Ekonomi Islam Unismuh Makassar Satu-Satunya di KTI

Dr  H. Mahmud Nuhung, MM
Dr H. Mahmud Nuhung, MM

Makassar.RBC.- Universitas Muhammadiyah Makassar menambah  prodi baru, yakni  Ekonomi Islam berdasarkan SK Menteri Riset dan Pendidikan Tinggi Nomor: 40/M/KP/III/2015, tanggal 20 Maret 2015. Demikian ditegaskan Dekan Fakultas Ekonomi dan Bisnis Unismuh Makassar, Dr  H. Mahmud Nuhung, MM dalam keterangan persnya, Jumat (8/5).

        Dijelaskan, kehadiran prodi baru itu menambah prodi yang sudah ada sebelumnya,  yakni Ilmu Ekonomi, Manajemen, Akuntansi dan Ekonomi Islam. Prodi Ekonomi Islam ini berkonsentrasi pada bidang Perbankan dan Keuangan Syariah. Prodi baru ini untuk saat ini merupakan satu-satunya perguruan tinggi swasta di Kawasan Timur Indonesia yang  mengelola prodi  ekonomi Islam, tegas Sekretaris Alumni Pascasarjana  UMI Makassar ini.

    Dikatakan,civitas akademika kampus  sangat bersyukur, karena prodi  itu, telah melalui perjuangan sangat berat, kurang lebih dua tahun berproses baru keluar izin operasionalnya. “Ini patut kita bersyukur, karena dari sekian banyak perguruan tinggi yang mengusulkan  Unismuh Makassar keluar izin operasionalnya,” , tegas salah seorang pengurus wilayah Muhammadiyah Sulsel ini.

        Mantan Pengurus KNPI Sulsel ini memiliki obsesi, pembukaa  prodi Ekonomi Islam ini diharap akan memenuhi peminatan masyarakat,  semakin terbuka untuk pasar ekonomi syariat  dari aspek keuangan, perbankan dan akuntansi syariah.  Kedepan pihak fakultas akan melakukan kerjasama lembaga keuangan syariah untuk pengembangan potensi sumber daya manusia maupun dengan melakukan  pelatihan  yang berbasis ekonomi syariah.

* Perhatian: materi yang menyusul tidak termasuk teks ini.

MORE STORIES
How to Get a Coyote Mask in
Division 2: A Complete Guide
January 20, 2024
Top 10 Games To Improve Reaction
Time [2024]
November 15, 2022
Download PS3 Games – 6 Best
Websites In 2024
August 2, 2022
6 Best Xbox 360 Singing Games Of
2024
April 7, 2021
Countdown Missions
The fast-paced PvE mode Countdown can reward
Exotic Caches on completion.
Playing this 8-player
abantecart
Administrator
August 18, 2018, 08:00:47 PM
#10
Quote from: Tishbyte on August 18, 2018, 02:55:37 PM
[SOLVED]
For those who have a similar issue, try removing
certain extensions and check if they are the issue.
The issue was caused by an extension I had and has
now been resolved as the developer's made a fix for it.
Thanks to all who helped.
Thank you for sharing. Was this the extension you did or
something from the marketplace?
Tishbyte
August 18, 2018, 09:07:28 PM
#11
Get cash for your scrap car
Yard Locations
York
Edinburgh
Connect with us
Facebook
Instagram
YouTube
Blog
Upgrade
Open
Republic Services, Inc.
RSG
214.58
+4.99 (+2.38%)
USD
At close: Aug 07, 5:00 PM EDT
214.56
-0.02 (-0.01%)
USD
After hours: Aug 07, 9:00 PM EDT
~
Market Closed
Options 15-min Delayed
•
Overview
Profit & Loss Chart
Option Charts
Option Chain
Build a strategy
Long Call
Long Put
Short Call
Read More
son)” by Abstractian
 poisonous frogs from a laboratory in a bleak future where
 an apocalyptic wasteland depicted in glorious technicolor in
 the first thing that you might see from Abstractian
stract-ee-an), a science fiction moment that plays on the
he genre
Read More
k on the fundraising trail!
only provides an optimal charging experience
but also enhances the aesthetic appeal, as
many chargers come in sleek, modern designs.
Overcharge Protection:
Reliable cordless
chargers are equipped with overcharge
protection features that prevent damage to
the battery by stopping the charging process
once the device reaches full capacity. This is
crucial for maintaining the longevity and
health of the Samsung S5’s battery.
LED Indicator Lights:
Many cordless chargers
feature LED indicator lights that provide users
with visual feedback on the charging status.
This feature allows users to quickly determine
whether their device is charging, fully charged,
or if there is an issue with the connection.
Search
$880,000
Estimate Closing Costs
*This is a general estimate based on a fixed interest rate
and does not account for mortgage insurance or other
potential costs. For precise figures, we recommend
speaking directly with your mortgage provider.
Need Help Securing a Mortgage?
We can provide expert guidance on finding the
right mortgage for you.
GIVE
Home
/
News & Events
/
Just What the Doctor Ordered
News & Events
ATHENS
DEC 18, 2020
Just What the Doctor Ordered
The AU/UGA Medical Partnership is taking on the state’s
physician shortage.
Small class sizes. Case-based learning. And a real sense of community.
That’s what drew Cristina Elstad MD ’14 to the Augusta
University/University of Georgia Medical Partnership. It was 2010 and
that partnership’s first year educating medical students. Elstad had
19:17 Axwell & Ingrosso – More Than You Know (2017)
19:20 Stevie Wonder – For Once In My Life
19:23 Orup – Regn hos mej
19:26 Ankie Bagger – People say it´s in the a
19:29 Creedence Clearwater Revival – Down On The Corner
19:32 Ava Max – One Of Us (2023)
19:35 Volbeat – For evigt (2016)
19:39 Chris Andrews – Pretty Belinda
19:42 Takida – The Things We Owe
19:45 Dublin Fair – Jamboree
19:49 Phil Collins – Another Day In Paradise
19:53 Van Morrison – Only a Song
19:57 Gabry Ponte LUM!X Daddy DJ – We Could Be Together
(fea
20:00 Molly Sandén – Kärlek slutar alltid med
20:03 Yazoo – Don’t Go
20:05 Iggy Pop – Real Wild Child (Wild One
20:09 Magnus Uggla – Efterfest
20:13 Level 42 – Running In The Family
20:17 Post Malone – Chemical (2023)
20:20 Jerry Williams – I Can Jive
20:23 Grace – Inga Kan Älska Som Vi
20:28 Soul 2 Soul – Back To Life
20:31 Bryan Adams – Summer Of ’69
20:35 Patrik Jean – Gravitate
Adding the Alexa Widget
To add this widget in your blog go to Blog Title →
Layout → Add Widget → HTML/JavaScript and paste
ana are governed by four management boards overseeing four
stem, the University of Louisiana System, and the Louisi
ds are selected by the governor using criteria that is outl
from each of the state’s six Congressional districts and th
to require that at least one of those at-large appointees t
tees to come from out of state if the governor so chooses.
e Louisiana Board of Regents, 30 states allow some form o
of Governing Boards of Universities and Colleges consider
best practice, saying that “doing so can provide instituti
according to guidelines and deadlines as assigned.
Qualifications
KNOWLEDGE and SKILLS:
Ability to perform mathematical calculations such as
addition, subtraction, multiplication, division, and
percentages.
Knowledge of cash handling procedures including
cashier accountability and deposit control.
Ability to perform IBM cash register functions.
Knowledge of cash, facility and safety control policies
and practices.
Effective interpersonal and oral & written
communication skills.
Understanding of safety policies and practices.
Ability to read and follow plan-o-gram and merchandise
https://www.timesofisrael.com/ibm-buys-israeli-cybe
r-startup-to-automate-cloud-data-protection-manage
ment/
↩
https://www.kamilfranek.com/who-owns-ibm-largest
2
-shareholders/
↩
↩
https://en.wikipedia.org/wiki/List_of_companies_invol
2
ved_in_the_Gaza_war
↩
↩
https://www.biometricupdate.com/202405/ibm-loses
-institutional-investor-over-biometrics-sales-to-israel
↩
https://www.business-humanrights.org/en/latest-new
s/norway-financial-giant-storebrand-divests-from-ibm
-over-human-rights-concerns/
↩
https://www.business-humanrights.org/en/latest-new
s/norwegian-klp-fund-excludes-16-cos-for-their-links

         Memasuki tahun ajaran baru 2015/2016,  akan menerima  mahasiswa  baru, untuk tahap awal empat  kelas, tiap kelas daya tampung 25 orang.  Jadi target yang  akan diterima sekitar 100 orang. ”Saya sangat optimis, target bisa dicapai bahkan akan melebihi dari kuota  ditargetkan,” tandas salah seorang anggota dewan pembaca Majalah CERDAS Kopertis IX Sulawesi ini.    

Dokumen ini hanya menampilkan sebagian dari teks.